Updated 5:19 p.m.
District Attorney Larry Krasner’s office is seeking to reverse a plea deal that garnered sharp criticism last month after a internal review identified numerous mistakes in how the case was handled.
A motion filed in the Court of Common Pleas on Friday would vacate the a plea deal Krasner’s office approved in November with 29-year-old Jovaun Patterson, who pleaded guilty to shooting a West Philly beer deli owner during an attempted robbery. Prosecutors dropped attempted-murder charges against Patterson and negotiated a deal for 3 ½ to 10 years in state prison. Critics called the deal lenient and an insult to the crime victim, who wasn’t consulted before the plea.
Now, the office is asking a judge to vacate that deal and return to negotiations.
“There’s no doubt that this is unusual step, but [the plea deal] was not reflective of our policy and how things should be done,” said DA spokesperson Ben Waxman.
In May, Patterson, armed with an AK-47, walked up to Mike Poeng outside his store at 54th and Spruce Streets as the business owner was washing his car. Patterson can be seen on surveillance footage trying to push Poeng into his store, but the victim managed to fend him off. After a lengthy struggle, Patterson shot Poeng once in the hip — and then fled.
Poeng, 50, told the Inquirer last month that he was stunned by the deal that would make Patterson eligible for release in three and a half year’s time. The shooting left Poeng critically wounded, and yet no one from the DA’s office had contacted him before the deal was struck.
Court records indicate Patterson had prior misdemeanor convictions, but this case marked his first conviction for a violent offense. He had also previously been charged with firearms offenses for which he was not found guilty. His attorney, Philip Steinberg, could not be reached for comment on Friday afternoon.
Krasner’s office initially defended Patterson’s sentence, while apologizing for failing to contract the Poeng. But a subsequent review of the deal found that the prosecutor assigned to the case failed to have the deal approved by supervisors, Waxman said.
Pennsylvania state law guarantees crime victims “an opportunity to offer prior comment on the sentencing of a defendant.”

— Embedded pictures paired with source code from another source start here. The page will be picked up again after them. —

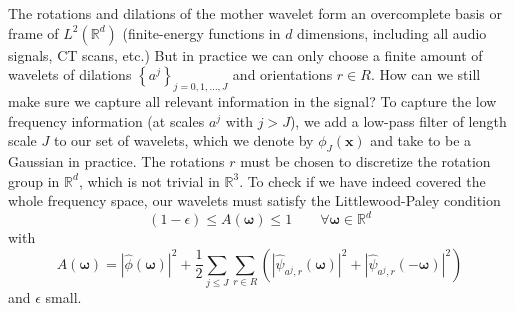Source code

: \documentclass[twocolumn, openany, twoside, article]{memoir}
\begin{document}
The rotations and dilations of the mother wavelet form an overcomplete basis or frame of $L^2(\mathbb{R}^d)$
(finite-energy functions in $d$ dimensions, including all audio signals, CT scans, etc.) But in practice we can only
choose a finite amount of wavelets of dilations $\left\{ a^j \right\}_{j = 0, 1, \dots, J}$ and orientations $r \in R$.
How can we still make sure we capture all relevant information in the signal?
To capture the low frequency information (at scales $a^j$ with $j > J$), we add a low-pass filter of
length scale $J$ to our set of wavelets, which we denote by $\phi_J(\bm{x})$ and take to be a Gaussian in practice.
The rotations $r$ must be chosen to discretize the rotation group in $\mathbb{R}^d$, which is not trivial in $\mathbb{R}^3$.
To check if we have indeed covered the whole frequency space, our wavelets must satisfy the Littlewood-Paley condition
\begin{equation}
  (1 - \epsilon) \leq A(\bm{\omega}) \leq 1 \qquad \forall \bm{\omega} \in \mathbb{R}^d
\end{equation}
with
\begin{equation}
  A(\bm{\omega}) = \left| \hat{\phi}(\bm{\omega}) \right|^2 + \frac{1}{2} \sum_{j \leq J} \sum_{r \in R}
  \left( \left| \hat{\psi}_{a^j, r}(\bm{\omega}) \right|^2 + \left| \hat{\psi}_{a^j, r}(\bm{-\omega}) \right|^2 \right)
\end{equation}
and $\epsilon$ small.




\printbibliography
\end{document}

But Assistant DA Lori Edelman, the prosecutor assigned to Patterson case, did not notify Poeng prior to striking a deal with his attacker, the DA’s office acknowledged. In the first year as the city’s top prosecutor, Krasner’s sweeping reforms have included an about-face on plea deal negotiations, urging his ADAs to seek sentences on the low-end of the state’s sentencing guidelines. But the office has also faced intense scrutiny over its sensitivity towards crime victims.
The DAO’s own policy also requires supervisors to sign off any plea deal negotiated in which serious physical injury was sustained by the victim. Edelman failed to do that as well.
Edelman’s tenure began before Krasner took office. She joined the DAO in May 2014 and has been handling felony cases in the jury trials division since 2016, according to her LinkedIn profile. Neither Waxman nor Erica Rebstock, Edelman’s supervisor in the jury trials division, would confirm whether the ADA would face any disciplinary action over the errors. Edelman remains assigned to the Patterson case.
“The first step is trying to correct what happened in court and what happened with the case,” Waxman said. “Those conversations are ongoing … she’s a good prosecutor and she’s owned up to the fact that she made a mistake.”
The motion filed Friday afternoon asks Common Pleas Court Judge Rayford Means to vacate the existing plea deal “to permit supervisory review and permit greater participation by the victim.”
Waxman said the DA’s office notified the victim Friday that the office would seek a new plea deal.